**Exercise objective**
Filter out all lines without the word "venv" from the data below, please, and copy the rest.

**Input for this task**
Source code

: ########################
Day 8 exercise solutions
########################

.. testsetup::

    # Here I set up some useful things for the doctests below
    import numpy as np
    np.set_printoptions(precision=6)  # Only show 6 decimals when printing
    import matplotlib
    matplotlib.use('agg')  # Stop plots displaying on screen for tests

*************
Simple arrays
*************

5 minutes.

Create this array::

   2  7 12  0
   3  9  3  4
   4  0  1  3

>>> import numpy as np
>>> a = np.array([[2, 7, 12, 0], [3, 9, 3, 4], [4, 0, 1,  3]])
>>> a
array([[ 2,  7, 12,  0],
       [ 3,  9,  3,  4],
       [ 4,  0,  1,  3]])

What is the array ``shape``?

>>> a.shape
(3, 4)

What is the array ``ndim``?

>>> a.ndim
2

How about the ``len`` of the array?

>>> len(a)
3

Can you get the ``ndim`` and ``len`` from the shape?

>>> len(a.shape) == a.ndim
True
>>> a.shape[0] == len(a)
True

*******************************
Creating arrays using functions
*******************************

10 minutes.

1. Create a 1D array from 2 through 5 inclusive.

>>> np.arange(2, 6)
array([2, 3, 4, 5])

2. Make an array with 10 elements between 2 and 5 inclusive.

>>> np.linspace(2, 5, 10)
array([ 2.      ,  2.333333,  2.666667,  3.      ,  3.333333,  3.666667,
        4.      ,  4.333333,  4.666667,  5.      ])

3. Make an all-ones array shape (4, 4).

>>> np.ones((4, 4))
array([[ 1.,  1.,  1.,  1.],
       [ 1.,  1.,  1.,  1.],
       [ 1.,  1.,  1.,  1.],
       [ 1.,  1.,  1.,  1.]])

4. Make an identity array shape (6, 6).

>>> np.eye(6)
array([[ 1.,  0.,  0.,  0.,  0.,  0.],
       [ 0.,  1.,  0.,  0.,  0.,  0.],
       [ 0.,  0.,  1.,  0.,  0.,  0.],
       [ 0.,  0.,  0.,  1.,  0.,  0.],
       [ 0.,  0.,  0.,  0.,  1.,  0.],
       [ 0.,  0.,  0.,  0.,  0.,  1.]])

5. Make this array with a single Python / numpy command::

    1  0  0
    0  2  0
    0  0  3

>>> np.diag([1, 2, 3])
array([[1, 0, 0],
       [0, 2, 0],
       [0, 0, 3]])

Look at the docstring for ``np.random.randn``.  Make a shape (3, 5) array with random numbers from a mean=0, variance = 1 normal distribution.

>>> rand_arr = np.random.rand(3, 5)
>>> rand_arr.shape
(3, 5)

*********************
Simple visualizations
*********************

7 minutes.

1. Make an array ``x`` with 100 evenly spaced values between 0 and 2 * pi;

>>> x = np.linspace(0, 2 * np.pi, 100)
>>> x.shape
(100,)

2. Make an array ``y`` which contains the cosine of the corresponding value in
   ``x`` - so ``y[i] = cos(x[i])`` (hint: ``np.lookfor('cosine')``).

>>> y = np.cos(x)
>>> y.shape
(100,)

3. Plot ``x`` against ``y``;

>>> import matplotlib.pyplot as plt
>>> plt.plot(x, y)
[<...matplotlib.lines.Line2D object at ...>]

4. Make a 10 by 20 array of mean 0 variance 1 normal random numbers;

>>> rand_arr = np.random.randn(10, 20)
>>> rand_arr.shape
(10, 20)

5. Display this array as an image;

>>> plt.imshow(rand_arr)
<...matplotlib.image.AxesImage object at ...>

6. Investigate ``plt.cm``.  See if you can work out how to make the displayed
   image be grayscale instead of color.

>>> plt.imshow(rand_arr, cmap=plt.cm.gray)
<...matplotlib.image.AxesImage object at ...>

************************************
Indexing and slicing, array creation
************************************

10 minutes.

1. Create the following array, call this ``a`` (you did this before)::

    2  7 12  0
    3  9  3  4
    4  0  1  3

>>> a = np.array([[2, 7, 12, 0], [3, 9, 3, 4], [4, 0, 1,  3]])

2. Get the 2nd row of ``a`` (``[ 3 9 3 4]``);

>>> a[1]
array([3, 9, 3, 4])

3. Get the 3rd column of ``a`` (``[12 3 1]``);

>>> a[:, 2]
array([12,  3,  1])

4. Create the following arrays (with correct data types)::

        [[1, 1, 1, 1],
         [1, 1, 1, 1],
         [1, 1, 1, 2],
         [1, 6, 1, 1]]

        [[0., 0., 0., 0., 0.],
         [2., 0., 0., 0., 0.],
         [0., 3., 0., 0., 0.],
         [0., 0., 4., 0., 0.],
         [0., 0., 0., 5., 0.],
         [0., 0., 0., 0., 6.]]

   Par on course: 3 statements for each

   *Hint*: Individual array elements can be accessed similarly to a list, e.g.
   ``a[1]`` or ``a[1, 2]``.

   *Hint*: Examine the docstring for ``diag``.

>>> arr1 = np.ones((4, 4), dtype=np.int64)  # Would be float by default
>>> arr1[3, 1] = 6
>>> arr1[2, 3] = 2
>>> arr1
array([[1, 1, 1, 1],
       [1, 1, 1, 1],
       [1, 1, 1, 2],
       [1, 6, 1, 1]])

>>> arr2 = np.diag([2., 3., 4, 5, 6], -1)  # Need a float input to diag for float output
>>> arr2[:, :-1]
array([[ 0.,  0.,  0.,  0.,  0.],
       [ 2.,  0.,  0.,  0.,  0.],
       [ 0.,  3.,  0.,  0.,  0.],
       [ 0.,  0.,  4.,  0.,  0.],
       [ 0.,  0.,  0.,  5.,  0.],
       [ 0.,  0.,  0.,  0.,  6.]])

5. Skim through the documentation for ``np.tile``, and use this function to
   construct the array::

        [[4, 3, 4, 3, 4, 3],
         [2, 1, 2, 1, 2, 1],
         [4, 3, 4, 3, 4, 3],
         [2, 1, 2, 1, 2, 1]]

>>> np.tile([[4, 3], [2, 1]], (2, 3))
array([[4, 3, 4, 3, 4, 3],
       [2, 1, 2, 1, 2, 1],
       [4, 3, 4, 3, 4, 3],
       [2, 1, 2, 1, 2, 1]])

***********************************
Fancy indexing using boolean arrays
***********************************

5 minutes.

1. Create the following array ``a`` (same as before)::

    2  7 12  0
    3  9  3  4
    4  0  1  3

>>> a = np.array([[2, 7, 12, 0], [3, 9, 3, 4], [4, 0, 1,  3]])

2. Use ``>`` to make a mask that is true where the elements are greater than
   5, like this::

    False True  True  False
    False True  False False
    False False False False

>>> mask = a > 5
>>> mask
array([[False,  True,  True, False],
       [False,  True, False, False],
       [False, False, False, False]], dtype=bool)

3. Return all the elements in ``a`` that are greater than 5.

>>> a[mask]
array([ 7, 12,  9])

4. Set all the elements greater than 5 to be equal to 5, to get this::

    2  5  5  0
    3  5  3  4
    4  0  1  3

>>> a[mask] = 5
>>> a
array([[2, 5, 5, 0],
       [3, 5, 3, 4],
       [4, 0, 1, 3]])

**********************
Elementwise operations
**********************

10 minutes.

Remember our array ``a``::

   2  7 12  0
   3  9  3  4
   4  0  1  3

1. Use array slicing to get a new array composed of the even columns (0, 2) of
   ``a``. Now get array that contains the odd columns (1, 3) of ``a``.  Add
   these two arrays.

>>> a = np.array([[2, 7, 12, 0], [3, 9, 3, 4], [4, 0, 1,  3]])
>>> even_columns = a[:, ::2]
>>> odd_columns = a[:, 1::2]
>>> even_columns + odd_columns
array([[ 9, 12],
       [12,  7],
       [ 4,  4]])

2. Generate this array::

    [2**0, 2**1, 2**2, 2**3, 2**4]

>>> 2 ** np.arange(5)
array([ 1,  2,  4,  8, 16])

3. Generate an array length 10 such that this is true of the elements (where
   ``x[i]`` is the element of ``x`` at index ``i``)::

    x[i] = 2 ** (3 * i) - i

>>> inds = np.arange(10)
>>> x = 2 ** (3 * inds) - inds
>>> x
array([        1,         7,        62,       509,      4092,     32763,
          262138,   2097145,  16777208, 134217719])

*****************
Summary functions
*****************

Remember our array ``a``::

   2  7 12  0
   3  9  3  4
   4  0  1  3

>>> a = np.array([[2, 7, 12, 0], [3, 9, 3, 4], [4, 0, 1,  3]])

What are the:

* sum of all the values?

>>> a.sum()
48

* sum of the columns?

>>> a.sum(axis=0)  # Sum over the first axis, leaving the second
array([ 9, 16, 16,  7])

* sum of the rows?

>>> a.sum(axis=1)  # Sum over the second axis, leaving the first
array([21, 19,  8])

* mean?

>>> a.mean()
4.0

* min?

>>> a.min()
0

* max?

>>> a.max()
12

==

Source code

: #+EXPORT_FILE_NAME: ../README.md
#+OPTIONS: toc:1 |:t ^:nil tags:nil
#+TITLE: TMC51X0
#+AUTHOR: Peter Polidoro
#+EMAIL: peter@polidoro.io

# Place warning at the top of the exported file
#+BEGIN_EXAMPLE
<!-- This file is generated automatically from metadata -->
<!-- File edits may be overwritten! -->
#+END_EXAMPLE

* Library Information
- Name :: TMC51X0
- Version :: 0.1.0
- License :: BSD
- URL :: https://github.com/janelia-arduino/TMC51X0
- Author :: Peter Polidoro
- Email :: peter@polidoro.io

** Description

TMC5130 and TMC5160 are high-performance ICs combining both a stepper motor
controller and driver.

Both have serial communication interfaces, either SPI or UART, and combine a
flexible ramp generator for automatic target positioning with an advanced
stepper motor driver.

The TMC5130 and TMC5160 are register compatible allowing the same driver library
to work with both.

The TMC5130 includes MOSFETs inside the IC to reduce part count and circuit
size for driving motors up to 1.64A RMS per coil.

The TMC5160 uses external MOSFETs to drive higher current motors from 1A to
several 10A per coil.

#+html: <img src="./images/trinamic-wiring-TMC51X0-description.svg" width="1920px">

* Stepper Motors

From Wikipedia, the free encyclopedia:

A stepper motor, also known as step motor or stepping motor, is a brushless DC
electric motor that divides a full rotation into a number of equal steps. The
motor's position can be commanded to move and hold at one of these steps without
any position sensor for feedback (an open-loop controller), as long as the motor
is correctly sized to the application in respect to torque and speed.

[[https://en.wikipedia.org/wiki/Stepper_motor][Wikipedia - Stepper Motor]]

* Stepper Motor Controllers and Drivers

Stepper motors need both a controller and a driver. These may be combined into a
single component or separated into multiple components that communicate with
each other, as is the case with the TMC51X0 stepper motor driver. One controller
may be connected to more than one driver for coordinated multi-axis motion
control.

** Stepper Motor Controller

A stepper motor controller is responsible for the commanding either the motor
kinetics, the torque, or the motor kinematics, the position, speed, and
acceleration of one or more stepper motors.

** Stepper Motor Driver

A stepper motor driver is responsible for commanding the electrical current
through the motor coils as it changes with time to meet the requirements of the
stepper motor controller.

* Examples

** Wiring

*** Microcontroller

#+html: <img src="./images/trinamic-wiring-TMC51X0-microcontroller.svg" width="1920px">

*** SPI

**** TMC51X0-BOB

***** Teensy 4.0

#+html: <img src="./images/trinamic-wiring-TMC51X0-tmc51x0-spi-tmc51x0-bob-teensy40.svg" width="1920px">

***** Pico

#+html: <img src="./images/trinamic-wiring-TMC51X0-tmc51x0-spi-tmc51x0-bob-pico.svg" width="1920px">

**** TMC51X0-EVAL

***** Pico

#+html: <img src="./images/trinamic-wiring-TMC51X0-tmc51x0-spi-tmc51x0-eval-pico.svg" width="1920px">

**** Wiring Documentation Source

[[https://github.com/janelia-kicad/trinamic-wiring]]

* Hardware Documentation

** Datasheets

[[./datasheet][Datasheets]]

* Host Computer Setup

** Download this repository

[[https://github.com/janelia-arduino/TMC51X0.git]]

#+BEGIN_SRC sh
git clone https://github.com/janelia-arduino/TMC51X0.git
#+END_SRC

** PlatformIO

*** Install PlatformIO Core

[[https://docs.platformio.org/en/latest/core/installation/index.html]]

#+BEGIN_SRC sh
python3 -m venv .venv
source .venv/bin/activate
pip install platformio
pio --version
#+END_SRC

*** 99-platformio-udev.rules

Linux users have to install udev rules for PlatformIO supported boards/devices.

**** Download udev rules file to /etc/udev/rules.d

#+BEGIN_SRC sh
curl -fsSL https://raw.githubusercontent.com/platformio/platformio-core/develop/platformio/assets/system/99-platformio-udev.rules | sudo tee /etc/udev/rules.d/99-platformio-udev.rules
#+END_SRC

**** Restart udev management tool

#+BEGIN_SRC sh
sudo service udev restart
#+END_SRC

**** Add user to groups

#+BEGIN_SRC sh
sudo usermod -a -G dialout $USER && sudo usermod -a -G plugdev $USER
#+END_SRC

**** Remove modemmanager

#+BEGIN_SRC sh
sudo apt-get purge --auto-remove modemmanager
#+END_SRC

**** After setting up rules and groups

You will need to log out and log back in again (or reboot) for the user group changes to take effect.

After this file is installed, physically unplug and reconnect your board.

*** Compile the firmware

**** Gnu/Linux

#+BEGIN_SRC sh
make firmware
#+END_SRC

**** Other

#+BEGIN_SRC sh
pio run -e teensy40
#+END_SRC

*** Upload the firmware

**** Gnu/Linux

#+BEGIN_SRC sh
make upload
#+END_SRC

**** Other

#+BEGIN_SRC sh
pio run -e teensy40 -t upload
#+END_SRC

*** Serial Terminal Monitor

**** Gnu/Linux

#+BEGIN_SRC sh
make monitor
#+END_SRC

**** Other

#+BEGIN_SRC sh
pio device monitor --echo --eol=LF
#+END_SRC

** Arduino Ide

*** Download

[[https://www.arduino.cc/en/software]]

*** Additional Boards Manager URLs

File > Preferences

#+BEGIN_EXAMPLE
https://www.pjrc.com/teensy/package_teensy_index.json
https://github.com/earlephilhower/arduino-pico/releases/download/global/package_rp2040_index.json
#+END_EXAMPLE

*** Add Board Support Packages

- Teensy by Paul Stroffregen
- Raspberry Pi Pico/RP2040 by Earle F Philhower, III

==

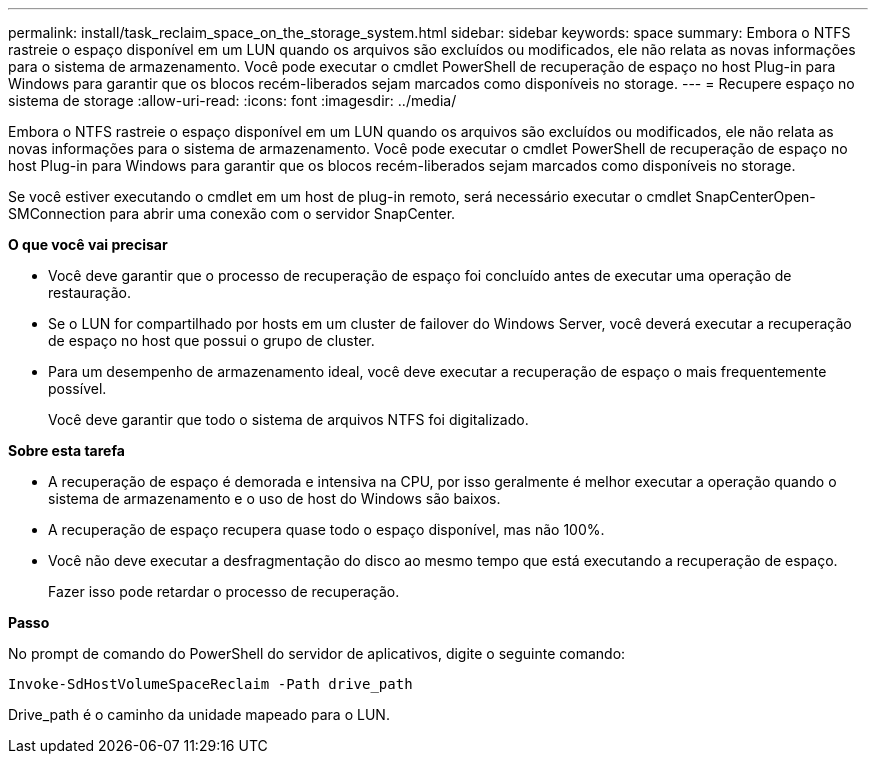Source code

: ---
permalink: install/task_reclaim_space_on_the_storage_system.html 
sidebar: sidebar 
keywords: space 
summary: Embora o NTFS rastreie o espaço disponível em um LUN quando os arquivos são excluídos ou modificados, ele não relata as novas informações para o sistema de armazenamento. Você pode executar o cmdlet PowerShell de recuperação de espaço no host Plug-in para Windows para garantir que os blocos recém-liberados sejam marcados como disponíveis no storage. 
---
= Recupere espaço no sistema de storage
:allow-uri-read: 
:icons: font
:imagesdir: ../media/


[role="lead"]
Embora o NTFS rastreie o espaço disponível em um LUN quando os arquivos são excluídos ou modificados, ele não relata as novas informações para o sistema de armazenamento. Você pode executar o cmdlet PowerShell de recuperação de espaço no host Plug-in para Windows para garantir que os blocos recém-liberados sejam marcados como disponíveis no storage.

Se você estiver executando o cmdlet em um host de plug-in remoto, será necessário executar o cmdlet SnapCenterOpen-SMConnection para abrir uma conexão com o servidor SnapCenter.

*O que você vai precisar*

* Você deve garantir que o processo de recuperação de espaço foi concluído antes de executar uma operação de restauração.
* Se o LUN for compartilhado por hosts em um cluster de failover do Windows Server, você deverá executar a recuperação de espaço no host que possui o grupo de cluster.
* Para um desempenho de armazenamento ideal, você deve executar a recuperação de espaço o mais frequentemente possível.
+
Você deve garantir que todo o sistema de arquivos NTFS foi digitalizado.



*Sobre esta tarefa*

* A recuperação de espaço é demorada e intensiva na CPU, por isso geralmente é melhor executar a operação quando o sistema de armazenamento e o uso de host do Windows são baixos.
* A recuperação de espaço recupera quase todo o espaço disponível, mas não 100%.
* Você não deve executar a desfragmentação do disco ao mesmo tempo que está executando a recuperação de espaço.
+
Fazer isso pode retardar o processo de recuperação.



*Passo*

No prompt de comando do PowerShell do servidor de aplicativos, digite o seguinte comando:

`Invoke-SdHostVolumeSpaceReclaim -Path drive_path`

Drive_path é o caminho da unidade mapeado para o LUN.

**Task result**
python3 -m venv .venv
source .venv/bin/activate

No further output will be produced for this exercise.